The campaign exposed Silas to the political and social circles in Boston, and eventually she landed a paid, full-time job as a legislative aide to a Massachusetts state representative. She was finally able to secure better living and had really landed her foot securely in the political door.

Letitia-Silas-Howard-Univeristy-600x400-1.jpg
Photo: Roy Cox Studio
Silas created enduring connections and relationships, and her experiences developed her positive brand, built her résumé, and made her more competitive when it came to applying to law school, securing scholarships and legal internships, and eventually attorney positions.

“Basically, I worked my tail off,” Silas says with a laugh. “I was relentless in my studies, I volunteered while in law school, and I gave up one of my summers to work on a paper with a professor, which is how I was able to publish a law journal article before graduation.”

During her studies, Silas was encouraged to apply for a judicial internship with the federal district court. “At the end of the interview, I asked whether I had the job. And she said, ‘Oh yes, you had the job before you walked in the door. I just wanted to meet you in person,’” Silas recalls.

Since earning her degree, Silas has kept up her personal brand and momentum. Prior to graduation, she accepted a dream job as a labor law attorney for the National Labor Relations Board. After several years with the NLRB, she was recruited by a large law firm. While with the firm, Silas made a positive impression on one of her clients, Howard University, and was soon offered a position as in-house labor counsel for the university and its hospital.
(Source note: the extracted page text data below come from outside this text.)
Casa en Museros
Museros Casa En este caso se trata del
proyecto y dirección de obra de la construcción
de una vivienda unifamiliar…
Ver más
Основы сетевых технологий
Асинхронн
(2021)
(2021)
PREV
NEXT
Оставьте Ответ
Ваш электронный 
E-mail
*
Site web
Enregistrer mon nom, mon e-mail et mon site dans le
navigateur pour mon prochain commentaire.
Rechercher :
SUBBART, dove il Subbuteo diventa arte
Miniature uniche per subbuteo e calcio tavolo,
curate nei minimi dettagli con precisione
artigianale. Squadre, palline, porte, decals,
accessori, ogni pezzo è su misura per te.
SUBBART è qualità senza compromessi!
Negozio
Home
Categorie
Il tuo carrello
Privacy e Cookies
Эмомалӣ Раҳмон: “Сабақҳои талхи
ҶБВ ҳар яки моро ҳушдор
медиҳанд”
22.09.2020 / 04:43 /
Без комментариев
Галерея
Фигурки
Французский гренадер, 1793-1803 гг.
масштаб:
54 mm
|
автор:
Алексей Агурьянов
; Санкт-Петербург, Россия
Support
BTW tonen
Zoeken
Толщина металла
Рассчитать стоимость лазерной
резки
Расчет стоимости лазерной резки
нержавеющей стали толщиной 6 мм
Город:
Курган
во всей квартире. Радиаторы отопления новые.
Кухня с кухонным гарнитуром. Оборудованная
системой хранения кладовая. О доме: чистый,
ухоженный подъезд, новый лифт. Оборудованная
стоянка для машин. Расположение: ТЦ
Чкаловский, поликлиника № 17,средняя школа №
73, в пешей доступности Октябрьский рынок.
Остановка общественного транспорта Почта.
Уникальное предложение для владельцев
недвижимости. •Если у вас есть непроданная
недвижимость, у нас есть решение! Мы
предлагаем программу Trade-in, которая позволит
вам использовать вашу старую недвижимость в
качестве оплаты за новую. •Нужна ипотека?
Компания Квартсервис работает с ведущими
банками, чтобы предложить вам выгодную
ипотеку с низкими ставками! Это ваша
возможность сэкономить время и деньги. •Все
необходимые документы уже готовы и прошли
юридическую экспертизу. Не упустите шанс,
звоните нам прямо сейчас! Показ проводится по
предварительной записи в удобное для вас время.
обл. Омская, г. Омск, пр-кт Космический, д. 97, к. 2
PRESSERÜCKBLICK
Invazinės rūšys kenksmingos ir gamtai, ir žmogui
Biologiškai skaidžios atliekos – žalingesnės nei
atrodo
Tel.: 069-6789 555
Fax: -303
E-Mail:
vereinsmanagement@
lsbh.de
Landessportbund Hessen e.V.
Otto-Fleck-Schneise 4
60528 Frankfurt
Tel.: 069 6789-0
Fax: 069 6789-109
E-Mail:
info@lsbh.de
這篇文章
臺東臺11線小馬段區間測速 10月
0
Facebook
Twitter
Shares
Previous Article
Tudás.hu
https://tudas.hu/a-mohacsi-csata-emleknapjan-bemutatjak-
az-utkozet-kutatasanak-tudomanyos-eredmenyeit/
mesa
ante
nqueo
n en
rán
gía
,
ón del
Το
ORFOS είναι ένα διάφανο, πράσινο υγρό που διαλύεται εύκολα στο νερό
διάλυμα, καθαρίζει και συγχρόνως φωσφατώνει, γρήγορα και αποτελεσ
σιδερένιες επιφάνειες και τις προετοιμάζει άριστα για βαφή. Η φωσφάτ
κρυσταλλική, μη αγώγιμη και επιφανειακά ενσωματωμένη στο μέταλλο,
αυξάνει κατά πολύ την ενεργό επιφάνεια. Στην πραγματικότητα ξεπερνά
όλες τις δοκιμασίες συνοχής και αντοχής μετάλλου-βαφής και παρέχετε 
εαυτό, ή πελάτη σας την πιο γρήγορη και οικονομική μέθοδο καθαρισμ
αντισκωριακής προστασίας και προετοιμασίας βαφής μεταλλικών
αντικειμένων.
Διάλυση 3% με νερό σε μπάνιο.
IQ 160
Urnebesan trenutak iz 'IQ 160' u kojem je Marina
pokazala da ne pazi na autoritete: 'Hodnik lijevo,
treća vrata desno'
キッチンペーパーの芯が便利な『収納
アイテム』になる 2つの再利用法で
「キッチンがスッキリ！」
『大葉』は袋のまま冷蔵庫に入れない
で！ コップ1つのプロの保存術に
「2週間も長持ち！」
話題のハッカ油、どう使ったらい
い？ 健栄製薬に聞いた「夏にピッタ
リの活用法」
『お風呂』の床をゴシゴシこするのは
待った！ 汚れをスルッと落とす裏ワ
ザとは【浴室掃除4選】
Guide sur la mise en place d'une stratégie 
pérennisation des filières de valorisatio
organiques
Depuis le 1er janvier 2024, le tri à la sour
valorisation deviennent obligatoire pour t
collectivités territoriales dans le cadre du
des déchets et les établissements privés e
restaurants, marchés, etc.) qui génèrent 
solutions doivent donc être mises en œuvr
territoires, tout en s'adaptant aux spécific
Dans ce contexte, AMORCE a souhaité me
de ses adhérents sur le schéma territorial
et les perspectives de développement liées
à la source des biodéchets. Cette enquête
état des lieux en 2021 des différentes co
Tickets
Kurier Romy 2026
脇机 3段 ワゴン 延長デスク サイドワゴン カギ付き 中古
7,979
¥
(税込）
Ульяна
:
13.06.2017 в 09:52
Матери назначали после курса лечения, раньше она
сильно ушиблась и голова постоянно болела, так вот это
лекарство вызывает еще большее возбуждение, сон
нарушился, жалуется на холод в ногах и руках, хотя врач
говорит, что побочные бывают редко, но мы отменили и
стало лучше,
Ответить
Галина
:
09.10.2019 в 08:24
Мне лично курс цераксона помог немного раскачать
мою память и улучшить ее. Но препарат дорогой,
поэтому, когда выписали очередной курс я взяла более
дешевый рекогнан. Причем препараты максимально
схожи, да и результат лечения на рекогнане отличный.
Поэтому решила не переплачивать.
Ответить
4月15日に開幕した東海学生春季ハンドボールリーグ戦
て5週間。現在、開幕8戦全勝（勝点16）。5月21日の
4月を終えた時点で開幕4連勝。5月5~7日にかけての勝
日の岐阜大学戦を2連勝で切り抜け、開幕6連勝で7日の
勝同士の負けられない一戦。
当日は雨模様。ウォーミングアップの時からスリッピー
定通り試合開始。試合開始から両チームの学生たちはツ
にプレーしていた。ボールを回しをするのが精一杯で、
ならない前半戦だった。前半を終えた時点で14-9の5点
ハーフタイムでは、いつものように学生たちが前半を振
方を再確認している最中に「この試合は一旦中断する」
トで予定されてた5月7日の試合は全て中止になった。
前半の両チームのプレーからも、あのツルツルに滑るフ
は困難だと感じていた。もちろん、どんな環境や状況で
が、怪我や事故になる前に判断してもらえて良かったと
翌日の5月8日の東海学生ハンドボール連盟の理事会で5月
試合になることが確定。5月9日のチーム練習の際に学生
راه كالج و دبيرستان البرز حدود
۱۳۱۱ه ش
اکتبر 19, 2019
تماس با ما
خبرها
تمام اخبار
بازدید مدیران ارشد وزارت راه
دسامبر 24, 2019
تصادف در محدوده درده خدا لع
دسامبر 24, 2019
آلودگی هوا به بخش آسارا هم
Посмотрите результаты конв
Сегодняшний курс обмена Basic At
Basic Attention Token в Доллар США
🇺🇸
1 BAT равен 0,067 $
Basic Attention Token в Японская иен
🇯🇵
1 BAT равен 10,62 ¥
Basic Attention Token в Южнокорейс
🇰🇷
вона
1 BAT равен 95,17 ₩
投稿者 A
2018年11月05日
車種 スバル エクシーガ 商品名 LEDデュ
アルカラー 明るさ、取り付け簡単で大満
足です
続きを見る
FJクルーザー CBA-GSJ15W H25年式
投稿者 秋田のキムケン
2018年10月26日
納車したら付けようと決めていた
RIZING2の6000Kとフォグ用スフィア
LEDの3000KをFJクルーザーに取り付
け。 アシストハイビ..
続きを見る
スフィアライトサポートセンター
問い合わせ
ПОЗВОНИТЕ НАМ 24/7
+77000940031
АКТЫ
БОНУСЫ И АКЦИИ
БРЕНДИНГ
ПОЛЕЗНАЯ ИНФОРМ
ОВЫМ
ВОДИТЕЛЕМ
Outside of legal work, Silas trains Howard University Law School and Business School students in personal branding and professional dress in addition to mentoring young women. Silas also started her own podcast, Beauty Not Boundaries, which highlights female diversity and topics relevant to today’s women.

According to Silas, anyone can find open doors. “But it requires showing up. It requires hard work. It requires dedication and consistency. It requires looking the part and playing the part. And it requires having a reputation and brand that people trust, rely on, and are willing to invest in,” Silas says. “When others believe in you and your vision, they want you to succeed. And, when they want you to succeed, they will make a way for you and your vision.”